This couldn’t be more true when one considers the positions the two candidates have staked out on education issues.

Mitchell, the Senate President, has been in the legislature for nearly 25 years and has had an active role in creating the system of public schools that the state has today.  She voted in favor of the school district consolidation law, for instance, and voted in favor of the current Essential Programs and Services school funding formula.  She voted against Maine having charter schools not once, not twice, but three times (the minority report for LD 1801 would have created charter schools in Maine), and as recently as the 2005-2006 legislative session, she  “supported the interests the Maine Education Association” 100 percent of the time.

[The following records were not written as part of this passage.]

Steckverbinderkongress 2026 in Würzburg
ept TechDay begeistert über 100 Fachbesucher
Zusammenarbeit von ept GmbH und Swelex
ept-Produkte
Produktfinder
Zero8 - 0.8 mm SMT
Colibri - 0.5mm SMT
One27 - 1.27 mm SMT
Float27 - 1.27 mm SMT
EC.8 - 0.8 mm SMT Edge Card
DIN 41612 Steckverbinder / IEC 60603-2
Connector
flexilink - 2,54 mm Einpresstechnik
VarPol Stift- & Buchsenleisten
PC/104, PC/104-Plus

Paul LePage, by contrast, would dramatically shake up Maine’s schools. According to his campaign website, LePage would like to create additional opportunities for school choice, including charter schools, and wants to liberate Maine teachers from enduring federally-driven testing regimes. “We need to get the bureaucrats out of the classrooms,” he told Augusta Insider, “and allow teachers to teach.” LePage wants to move toward outcome-based evaluations of teachers, and is a big proponent of home schooling.

That is quite a contrast.

Additionally, the two major party candidates will be up against three independent candidates, including Eliot Cutler, who clearly intends to make education reform a central element of his campaign.

So, it seems as though we could be looking at a great education debate over the weeks and months to come.